◆ Exercise objective
Please print the part of the chat transcript below between "Okay, here comes" and "think it isn't.", inclusive, copying it word for word.

---------- Text provided

12:03 AM
@SimplyBeautifulArt are you here?

maybe

@SimplyBeautifulArt ping me next time you reply

12:25 AM
:41587665

@SimplyBeautifulArt Hi

@SimplyBeautifulArt ... I didn't receive that ping lol

@LeakyNun Hello to you too

12:28 AM
@LeakyNun Yup. I'm a blind bat
O_O

@SimplyBeautifulArt Wanna do another asymptotic expansion problem?

Oh sure

Big-O is giving me trouble :P

1 message moved to trash

Okay, here comes the original problem:
$$\lambda_{n+1}=\lambda_n+\sqrt{5^n-\lambda_n}$$
$$\lambda_0=0$$
But I've reduced it a bit

12:31 AM
oh dear
Why're all your things so weird

Heh heh, don't worry. It's not as ugly as it looks
...at least, I think it isn't.
It reduces to
$$L_{n+1}=\frac{1+2\sqrt{L_n-L_n^2}}{5}$$
where $$L_n=\frac{\lambda_n^2}{5^n}$$

So if I can approximate $L_n$ within $O(5^n)$, then I can get a good asymptotic expansion for $\lambda_n$

$\lambda_1=1$

Yah

12:33 AM
@SimplyBeautifulArt teach me anything about ordinals lol

$\lambda_2=3$

Uh huh...

@LeakyNun lol I mean I mostly do recursion stuffs

Whoops whoops!

--------------------
---------- Listed entries

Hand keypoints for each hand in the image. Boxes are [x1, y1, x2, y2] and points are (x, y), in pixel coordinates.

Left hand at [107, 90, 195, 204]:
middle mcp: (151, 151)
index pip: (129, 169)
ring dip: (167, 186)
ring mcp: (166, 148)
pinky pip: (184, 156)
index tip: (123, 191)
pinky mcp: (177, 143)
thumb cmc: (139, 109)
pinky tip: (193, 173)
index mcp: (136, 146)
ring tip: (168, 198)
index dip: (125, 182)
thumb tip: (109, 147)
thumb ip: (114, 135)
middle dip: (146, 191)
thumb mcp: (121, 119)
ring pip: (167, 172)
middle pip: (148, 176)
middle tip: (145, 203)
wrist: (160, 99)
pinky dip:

--------------------
---------- Listed entries

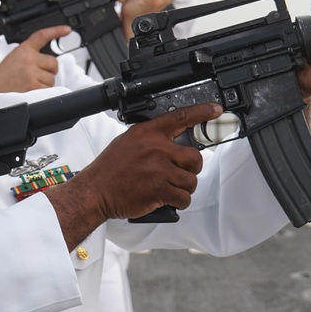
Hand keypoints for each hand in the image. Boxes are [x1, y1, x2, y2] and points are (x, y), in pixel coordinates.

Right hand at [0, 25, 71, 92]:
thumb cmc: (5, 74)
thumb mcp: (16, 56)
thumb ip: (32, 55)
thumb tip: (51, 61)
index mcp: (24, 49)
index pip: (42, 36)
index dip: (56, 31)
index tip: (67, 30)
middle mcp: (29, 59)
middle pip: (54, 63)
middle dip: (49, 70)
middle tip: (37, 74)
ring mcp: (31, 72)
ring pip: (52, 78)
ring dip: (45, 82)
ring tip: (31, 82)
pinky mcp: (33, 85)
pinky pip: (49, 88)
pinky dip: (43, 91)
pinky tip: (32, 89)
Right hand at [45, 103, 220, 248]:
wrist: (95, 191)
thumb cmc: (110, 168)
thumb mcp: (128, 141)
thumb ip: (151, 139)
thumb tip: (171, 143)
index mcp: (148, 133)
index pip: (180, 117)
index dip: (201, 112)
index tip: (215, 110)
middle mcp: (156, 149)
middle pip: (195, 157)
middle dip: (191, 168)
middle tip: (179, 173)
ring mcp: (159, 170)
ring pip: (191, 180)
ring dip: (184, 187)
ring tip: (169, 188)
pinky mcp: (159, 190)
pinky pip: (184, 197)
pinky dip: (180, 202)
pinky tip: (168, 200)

--------------------

◆ Result of the exercise
Okay, here comes the original problem:
$$\lambda_{n+1}=\lambda_n+\sqrt{5^n-\lambda_n}$$
$$\lambda_0=0$$
But I've reduced it a bit

12:31 AM
oh dear
Why're all your things so weird

Heh heh, don't worry. It's not as ugly as it looks
...at least, I think it isn't.